Our travels took us to London this past weekend, and to a part of town we weren’t at all familiar with: Angel. Sandwiched between the City Road and Regent’s Canal, our Airbnb place at Theseus Place took us along the calm waters of the canal with its colourfully inhabited barges each time we came and went to Angel tube station, even if the place itself lacked ‘street appeal’. To judge by the posters and books inside, though, the Frenchwoman who owned it was obviously a big Star Wars fan, so we felt the force was with us the whole weekend.
Eoin at the Parthenon Sculptures in The British Museum
In the lead-up to our trip, we’d worked Alexander and Eoin up to a frenzy about The British Museum (although it was probably more the gift shop they were interested in to be honest) so straight after we’d settled into our canalside pied-à-terre we caught the number 38 bus down to New Oxford Street from where we briskly nosed up Museum Street through the busy pavements, turned right onto Great Russell Street, went into the Museum courtyard, took some photos, and ascended the steps of the great columned facade with the hordes to shuffle reverentially into the Great Court with its geometrically-patterned glass ceiling, at which point we felt that our London trip had properly started.
In the West Wing we made straight for our old friends the Elgin Marbles. Beaten-up and broken they may be, but there’s no denying the grandeur of their setting in these spacious and elegant halls built only for them. It’s possible to think, as many do, that there’s something amiss with them resting here in perpetuity while at the same time acknowledging that they are indeed displayed on a world stage for all to enjoy, gratis, here in Bloomsbury, in the heart of the empire, which is the main point made by the Trustees of the Museum in response to periodic requests from the public and the Greek government that they be returned whence they came, viz. Athens.
The Trustees explain their position on the Museum’s website: the Museum’s horde, which constitutes 30% of the pieces that weren’t blown up by the Venetians several hundred years ago, is not known as the ‘Elgin Marbles’ anymore: the correct designation is ‘The Parthenon Sculptures’. They’ve been on permanent display – for free – in the Museum for two hundred years, and there they shall remain. What’s more, it’s not as if they’ve all been commandeered by the Museum: just as many (30%) are in the new(ish) Acropolis Museum in Athens, not to mention the six other museums throughout Europe hanging on to some, among them the Louvre and Kunsthistorisches Museum of Vienna. So, no, they’re not going to be given back to Greece any time soon. Good day, sir!
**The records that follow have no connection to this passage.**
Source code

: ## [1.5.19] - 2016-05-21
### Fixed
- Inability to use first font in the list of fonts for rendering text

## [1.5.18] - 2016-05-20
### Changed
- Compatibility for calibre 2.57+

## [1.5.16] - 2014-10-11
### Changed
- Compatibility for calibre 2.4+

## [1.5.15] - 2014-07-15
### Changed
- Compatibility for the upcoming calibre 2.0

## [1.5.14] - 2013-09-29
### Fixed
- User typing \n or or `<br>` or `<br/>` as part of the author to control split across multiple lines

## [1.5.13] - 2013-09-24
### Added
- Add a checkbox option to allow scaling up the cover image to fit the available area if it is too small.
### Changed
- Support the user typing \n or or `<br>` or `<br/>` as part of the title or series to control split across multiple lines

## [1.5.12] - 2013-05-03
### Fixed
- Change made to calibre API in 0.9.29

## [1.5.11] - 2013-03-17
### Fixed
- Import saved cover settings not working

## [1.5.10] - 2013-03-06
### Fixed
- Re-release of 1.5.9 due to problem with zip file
“Lord Elgin, the British diplomat who transported the sculptures to England, acted with the full knowledge and permission of the legal authorities of the day.” is how they swat away allegations of vandalism of misguided Hellenophiles like Lord Elgin. The problem with that statement, as any Greek will tell you, is that those authorities weren’t Greek, but Ottoman.
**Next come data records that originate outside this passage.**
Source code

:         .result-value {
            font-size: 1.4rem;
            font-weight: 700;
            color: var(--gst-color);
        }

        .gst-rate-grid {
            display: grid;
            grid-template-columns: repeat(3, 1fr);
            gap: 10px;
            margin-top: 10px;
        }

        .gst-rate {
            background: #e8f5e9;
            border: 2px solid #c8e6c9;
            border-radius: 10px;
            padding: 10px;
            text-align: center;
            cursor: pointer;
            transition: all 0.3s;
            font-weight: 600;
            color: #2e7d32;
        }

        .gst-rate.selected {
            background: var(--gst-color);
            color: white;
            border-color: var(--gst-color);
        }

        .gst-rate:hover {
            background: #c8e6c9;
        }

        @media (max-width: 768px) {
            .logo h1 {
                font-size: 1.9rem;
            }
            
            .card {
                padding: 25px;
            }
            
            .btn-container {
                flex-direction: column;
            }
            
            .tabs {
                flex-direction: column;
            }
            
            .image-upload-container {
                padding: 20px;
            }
But the thing is, they can never be placed back on the Parthenon itself at this stage, apparently, so you’re going to be seeing them in one museum or another. When we go back to Athens we’ll take a look at what they have on display there. But today we were here to enjoy what was here, and that’s what we did, like the thousands of others all around. Alexander and Eoin had actually been to The Parthenon seven years earlier, so they could understood the context of the sculptures.
Alexander at the Parthenon, July 2009. Note the denuded areas at the top of the columns
But they were also interested in seeing the beautiful Mixtec/Aztec turquoise double-headed serpent which I have to admit is a beautiful and surprising artefact, so kudos to the pair of them. They’re at the age now where they can teach Tina and me a trick or two in a museum.
The Rosetta Stone is another of the big-ticket items in the Museum normally hidden behind a thick layer of glass and irritating people who got to the Museum before you did, so when I found a copy of it in the Library, a copy you could actually touch, I realised how much I wanted to touch it. It’s funny; running your fingertips over the lettering, even of a (very convincing) facsimile, is the most natural thing to do. It’s not enough to just look at it. You want to feel the words.
In a library in The British Museum, with a touchable copy of the Rosetta Stone
Yes, entrance to The Museum is free, but let there be no doubt about one thing: as a parent you are not walking out of this place in the same financial shape as you walked into it. So many wonderful books. We’re currently watching Mary Beard’s show on BBC about Rome, and her companion book SPQR was everywhere tempting me. Same with the heavily touted (piles and piles on shelves everywhere!) A History of the World in 100 Objects by Neil MacGregor. I only snapped out of it when I had to pony up for Al and Eoin’s haul from the shop.
Fiscally diminished and culturally enriched after a good two hours here we stepped out again into the courtyard to start to make our way back home. It was late afternoon and getting cold, but we felt like wandering up through Russell Square with its great hotel and eventually came to a park Tina had discovered online called Coram’s Fields where we sat down and chatted about how great it was to be back in London while Alexander and Eoin climbed up a wooden castle in the kids’ playground. It was our first time back in sixteen years; their first time ever.